First, what NOT to do when creating a password:
- Don’t use any word in the dictionary, even if you, for instance, replace the letter O with a zero; it’s still too easy to figure out.
- Don’t use a name, most especially the name of anyone in your family or anyone at your work, even if you follow it with numbers.
- Don’t use your school/college, address or phone number anywhere within your password.
- NEVER use the word “password” as your password.
- Don’t use common keyboard phrases, such as “qwerty” or “asdfjkl;”
- Don’t use a password that consists of the same one letter or number repeated over and over.
- Don’t use pop culture icons like JimmyFallon or Chewbacca.
- Don’t create any password, regardless of the combination of symbols, that is fewer than 8 characters.
What you SHOULD do:
- Shoot for at least 14 characters, or even as many as 36 … the more, the safer.
- To remember that many characters, use lyrics from a song you love or phrases you can remember, for instance, “The screen door slams.
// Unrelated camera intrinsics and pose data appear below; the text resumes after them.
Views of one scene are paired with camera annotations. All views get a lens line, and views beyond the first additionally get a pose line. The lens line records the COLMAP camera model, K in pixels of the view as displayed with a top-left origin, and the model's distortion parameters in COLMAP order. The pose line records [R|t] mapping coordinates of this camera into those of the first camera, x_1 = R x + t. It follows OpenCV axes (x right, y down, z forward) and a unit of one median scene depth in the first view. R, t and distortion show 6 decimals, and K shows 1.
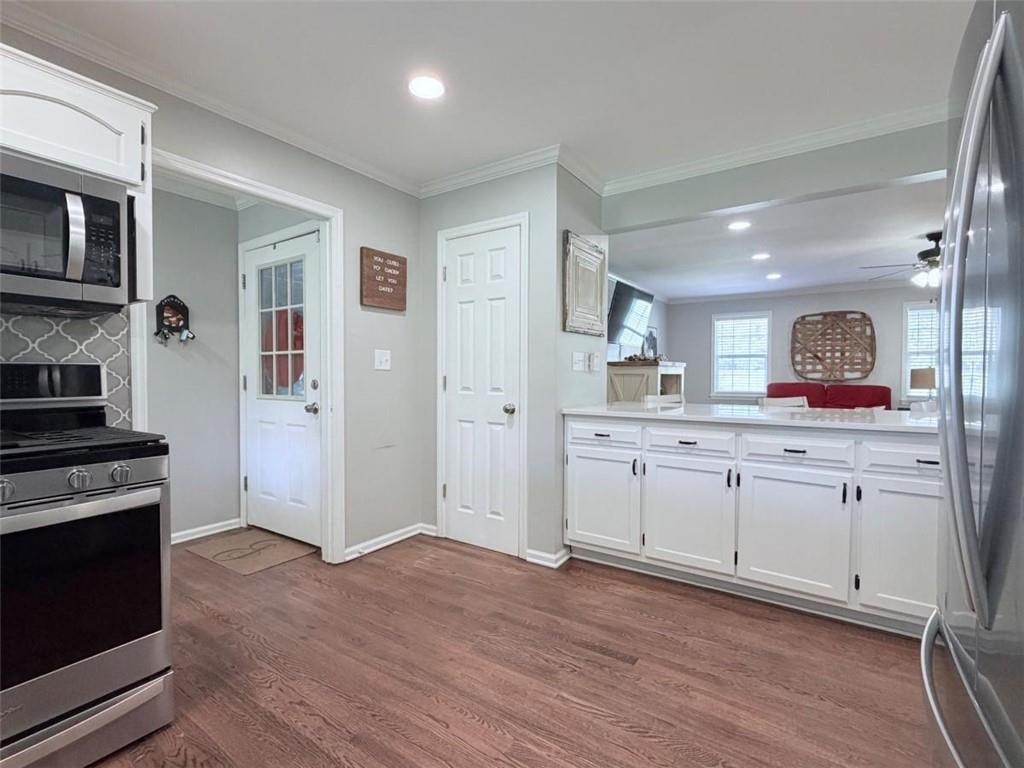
lens RADIAL K [[479.0, 0, 512.5], [0, 479.0, 385.9], [0, 0, 1]] dist [-0.000013, -0.000053]
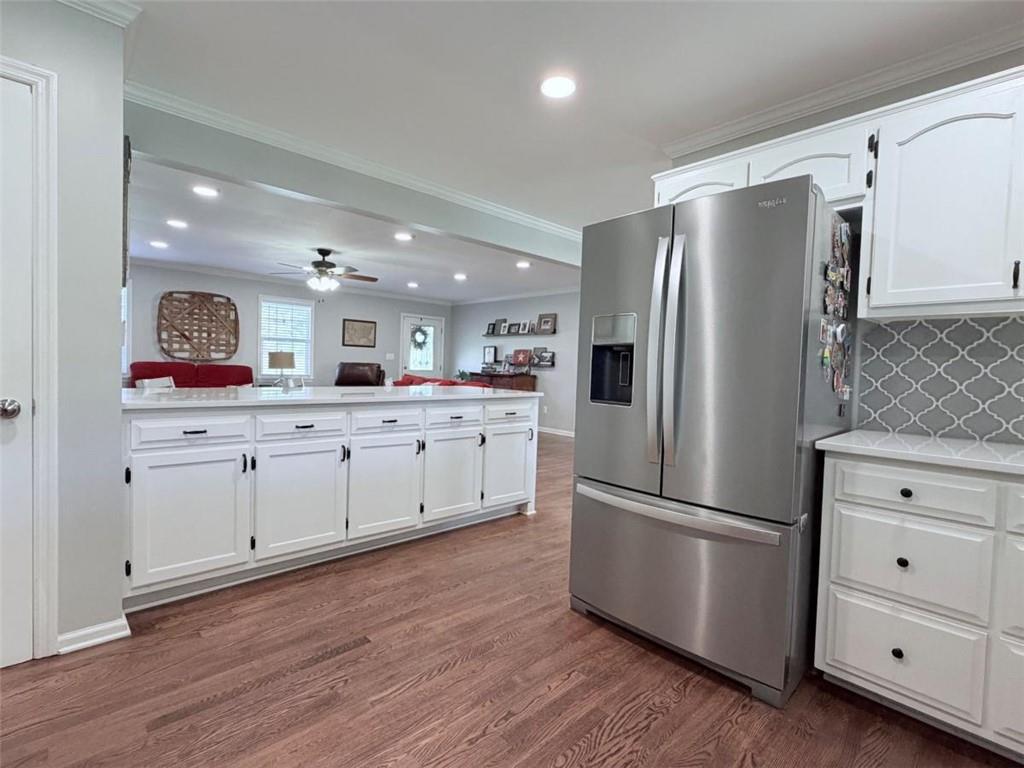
lens RADIAL K [[479.0, 0, 511.2], [0, 479.0, 383.1], [0, 0, 1]] dist [-0.000013, -0.000053]
pose [[0.224471, -0.029871, 0.974023, -0.427768], [-0.010005, 0.999407, 0.032955, -0.006861], [-0.974430, -0.017142, 0.224039, 0.311503]]
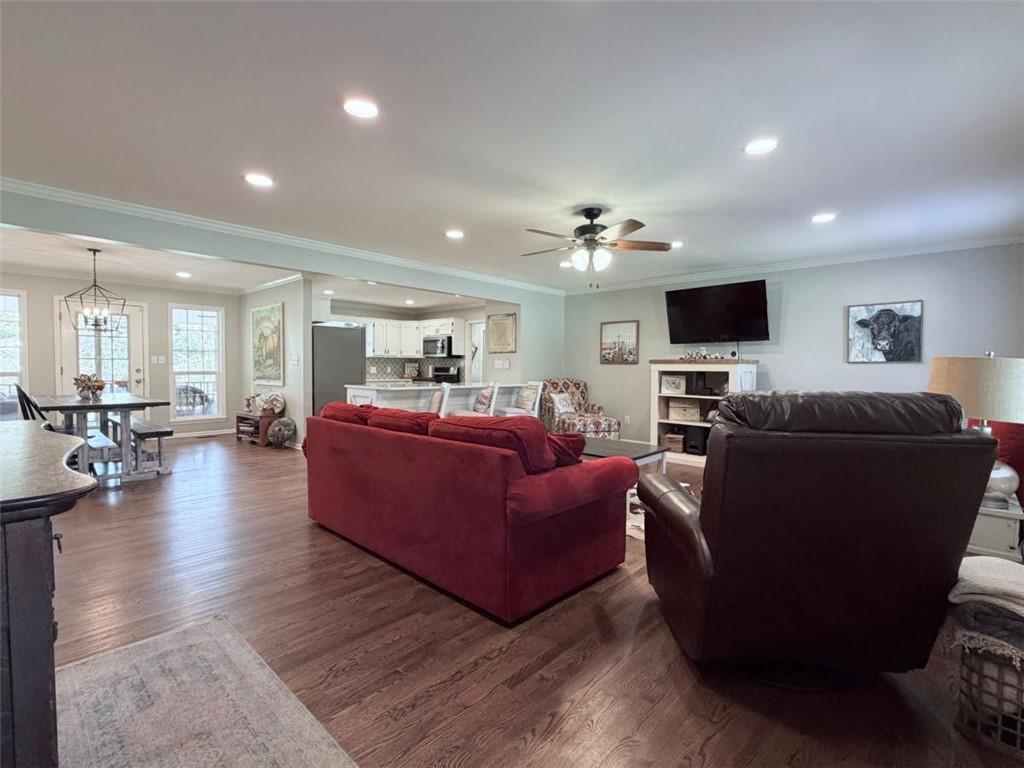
lens RADIAL K [[479.0, 0, 509.2], [0, 479.0, 385.8], [0, 0, 1]] dist [-0.000013, -0.000053]
pose [[-0.160149, 0.034335, -0.986496, 2.707483], [-0.032450, 0.998672, 0.040026, -0.042379], [0.986559, 0.038422, -0.158822, 1.526646]]
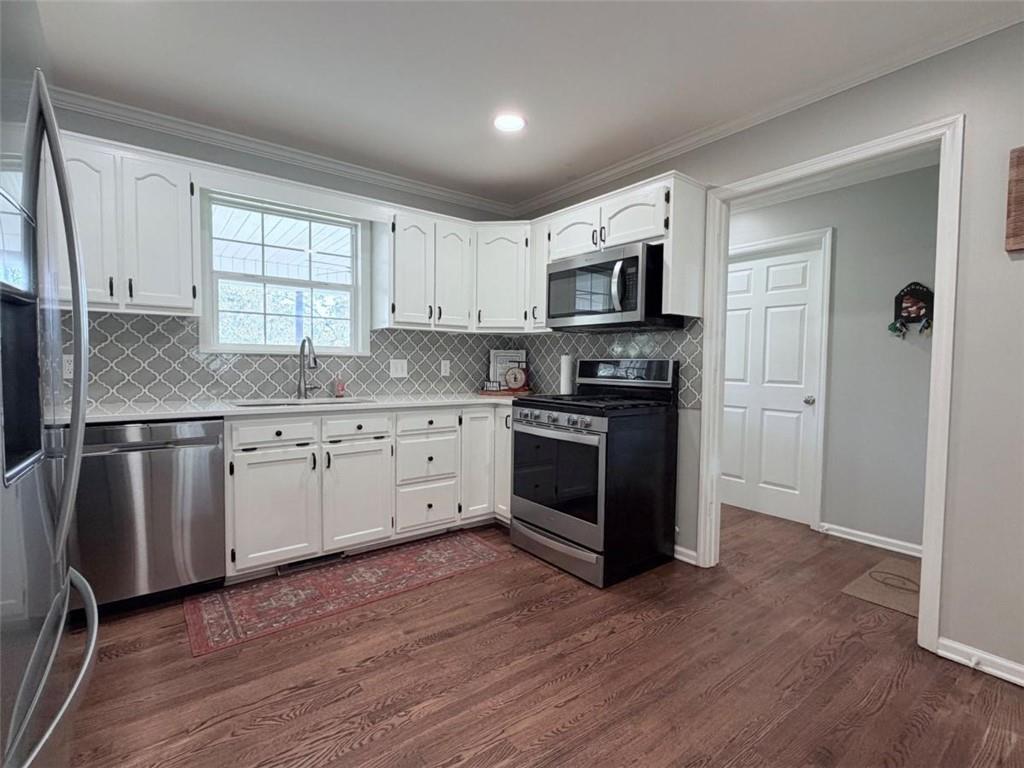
lens RADIAL K [[479.0, 0, 511.2], [0, 479.0, 386.3], [0, 0, 1]] dist [-0.000013, -0.000053]
pose [[-0.324469, 0.040544, -0.945027, 0.447605], [-0.034664, 0.997900, 0.054714, -0.016781], [0.945261, 0.050512, -0.322382, 0.638269]]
Mary’s dress waves” (most sites will allow spaces in passwords).
- To make that password even more secure (and shorter), try turning it into this: “tsd00rsl@ms!mdw” or, if the site will take a longer password, Th3scr33nd00rsl@ms!M@ry’sdr3ssw@v3s.
- Use gibberish you can remember (but NOT something in pop-culture like “de do do do, de da da da.” Sting can’t help you here.)
- Mix English with another language.
- Mix capitals and lower case.
- Use special characters often.
Experts also discuss the security challenge questions that you answer when you set up an account or must answer when you’re trying to retrieve a forgotten password, but there is some disagreement here. Many say you should lie like heck when you’re giving those answers, in case your infiltrator is someone who knows you well enough to know your first pet’s name or the name of the street on which you grew up. Others say the possibility of forgetting a made-up security answer won’t help you retrieve a forgotten password!
Of course, if remembering complex passwords is simply not something you want to do, there are several password managers on the market. We’ll explore that topic in an upcoming blog.